* _EXERCISE DETAILS_: Below are lines of data, and only some are wanted. Please repeat exactly those from the line that has "thumb ip: (460, 227)" through the line that has "thumb cmc: (857, 932)".

*** SUPPLIED DATA Section Begins ***

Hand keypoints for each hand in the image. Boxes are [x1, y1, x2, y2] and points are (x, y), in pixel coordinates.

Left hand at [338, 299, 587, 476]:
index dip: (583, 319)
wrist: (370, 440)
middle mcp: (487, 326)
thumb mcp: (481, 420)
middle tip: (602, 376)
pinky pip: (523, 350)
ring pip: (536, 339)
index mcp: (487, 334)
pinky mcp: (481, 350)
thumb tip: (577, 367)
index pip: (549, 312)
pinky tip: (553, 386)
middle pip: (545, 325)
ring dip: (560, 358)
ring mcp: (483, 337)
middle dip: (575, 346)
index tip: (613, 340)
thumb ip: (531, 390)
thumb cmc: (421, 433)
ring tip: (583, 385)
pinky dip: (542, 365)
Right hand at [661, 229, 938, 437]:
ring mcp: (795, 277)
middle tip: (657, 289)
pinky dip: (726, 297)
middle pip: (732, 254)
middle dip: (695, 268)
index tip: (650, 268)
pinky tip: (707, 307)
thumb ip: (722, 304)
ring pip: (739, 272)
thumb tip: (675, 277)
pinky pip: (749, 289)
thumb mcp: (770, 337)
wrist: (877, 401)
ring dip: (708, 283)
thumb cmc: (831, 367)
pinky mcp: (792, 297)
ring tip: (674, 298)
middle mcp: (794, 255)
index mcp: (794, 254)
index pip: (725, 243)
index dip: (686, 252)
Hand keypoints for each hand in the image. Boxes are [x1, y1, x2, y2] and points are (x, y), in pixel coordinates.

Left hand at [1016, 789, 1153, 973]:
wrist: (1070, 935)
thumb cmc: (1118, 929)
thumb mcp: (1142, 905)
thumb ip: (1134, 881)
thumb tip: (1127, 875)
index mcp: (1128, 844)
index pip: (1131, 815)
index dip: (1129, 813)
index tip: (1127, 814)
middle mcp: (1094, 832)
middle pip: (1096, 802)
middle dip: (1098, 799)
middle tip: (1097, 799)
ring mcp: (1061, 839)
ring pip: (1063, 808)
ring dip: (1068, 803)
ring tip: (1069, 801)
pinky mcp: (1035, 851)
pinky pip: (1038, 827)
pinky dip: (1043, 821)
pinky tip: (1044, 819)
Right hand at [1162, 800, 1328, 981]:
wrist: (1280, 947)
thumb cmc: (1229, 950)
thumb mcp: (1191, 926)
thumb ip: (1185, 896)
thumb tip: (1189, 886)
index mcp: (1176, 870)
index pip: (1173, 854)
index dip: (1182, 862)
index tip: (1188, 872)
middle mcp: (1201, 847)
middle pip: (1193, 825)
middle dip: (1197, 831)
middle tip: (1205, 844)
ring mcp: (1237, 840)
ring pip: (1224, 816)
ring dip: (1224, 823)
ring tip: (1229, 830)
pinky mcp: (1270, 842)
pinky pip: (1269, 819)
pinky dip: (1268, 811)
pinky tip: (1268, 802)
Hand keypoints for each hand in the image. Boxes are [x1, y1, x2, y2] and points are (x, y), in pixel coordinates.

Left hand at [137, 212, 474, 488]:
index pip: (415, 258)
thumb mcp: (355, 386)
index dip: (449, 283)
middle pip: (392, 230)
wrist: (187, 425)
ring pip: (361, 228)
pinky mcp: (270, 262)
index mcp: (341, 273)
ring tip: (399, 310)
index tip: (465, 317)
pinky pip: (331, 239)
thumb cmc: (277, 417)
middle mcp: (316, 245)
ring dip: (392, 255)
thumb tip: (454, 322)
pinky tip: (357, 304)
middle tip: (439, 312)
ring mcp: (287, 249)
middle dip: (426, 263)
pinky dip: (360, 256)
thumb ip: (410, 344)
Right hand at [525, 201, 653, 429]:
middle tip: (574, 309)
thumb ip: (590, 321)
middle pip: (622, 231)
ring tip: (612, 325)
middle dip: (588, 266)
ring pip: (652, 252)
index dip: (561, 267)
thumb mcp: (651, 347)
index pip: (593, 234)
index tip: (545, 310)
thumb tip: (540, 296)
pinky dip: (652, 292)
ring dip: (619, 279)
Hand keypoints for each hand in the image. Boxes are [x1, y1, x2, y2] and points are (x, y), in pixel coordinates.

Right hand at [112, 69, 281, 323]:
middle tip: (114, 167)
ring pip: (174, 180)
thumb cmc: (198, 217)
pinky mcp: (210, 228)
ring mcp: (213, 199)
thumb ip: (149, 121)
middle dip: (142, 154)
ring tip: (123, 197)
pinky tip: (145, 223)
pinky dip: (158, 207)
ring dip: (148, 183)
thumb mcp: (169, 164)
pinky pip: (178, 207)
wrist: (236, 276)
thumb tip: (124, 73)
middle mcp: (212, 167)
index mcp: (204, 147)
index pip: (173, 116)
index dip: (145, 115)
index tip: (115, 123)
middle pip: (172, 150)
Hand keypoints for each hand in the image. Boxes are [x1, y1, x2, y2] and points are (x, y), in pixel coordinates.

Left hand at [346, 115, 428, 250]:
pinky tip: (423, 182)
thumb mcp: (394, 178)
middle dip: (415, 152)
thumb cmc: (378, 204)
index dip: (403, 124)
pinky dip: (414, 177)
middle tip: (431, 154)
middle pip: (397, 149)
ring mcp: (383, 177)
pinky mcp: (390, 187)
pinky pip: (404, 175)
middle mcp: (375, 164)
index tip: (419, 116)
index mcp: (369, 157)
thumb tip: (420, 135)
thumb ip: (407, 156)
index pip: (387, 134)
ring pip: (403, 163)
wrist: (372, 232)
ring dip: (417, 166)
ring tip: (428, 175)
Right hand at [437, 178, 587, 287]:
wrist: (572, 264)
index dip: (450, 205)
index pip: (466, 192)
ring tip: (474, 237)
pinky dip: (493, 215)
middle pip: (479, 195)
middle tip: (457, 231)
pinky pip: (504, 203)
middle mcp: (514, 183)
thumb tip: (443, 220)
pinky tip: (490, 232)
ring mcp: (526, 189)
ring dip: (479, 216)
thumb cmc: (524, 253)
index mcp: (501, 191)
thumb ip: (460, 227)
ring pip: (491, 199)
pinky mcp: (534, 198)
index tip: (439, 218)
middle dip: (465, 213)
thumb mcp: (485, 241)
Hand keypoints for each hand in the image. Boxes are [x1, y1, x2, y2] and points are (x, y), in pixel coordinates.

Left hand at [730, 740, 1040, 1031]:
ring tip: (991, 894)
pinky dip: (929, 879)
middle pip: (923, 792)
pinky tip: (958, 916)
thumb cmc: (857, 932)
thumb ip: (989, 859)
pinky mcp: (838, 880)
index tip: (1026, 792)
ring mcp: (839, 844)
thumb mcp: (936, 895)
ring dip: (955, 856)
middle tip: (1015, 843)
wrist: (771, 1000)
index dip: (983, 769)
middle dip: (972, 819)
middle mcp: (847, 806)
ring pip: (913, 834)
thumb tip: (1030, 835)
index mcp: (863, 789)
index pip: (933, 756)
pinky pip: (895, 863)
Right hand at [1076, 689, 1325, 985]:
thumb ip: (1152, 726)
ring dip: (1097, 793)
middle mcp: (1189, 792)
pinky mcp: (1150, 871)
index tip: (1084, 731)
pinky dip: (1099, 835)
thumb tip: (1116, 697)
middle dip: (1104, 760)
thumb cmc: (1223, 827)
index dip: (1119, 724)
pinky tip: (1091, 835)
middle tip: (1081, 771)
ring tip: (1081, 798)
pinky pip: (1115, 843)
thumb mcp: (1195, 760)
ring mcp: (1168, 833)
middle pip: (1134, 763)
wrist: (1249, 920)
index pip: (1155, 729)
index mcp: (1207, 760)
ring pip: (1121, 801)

*** SUPPLIED DATA Section Ends ***

* _ANSWER_:
thumb ip: (460, 227)
ring pip: (491, 199)
pinky mcp: (534, 198)
index tip: (439, 218)
middle dip: (465, 213)
thumb mcp: (485, 241)
Hand keypoints for each hand in the image. Boxes are [x1, y1, x2, y2] and points are (x, y), in pixel coordinates.

Left hand at [730, 740, 1040, 1031]:
ring tip: (991, 894)
pinky dip: (929, 879)
middle pip: (923, 792)
pinky tip: (958, 916)
thumb cmc: (857, 932)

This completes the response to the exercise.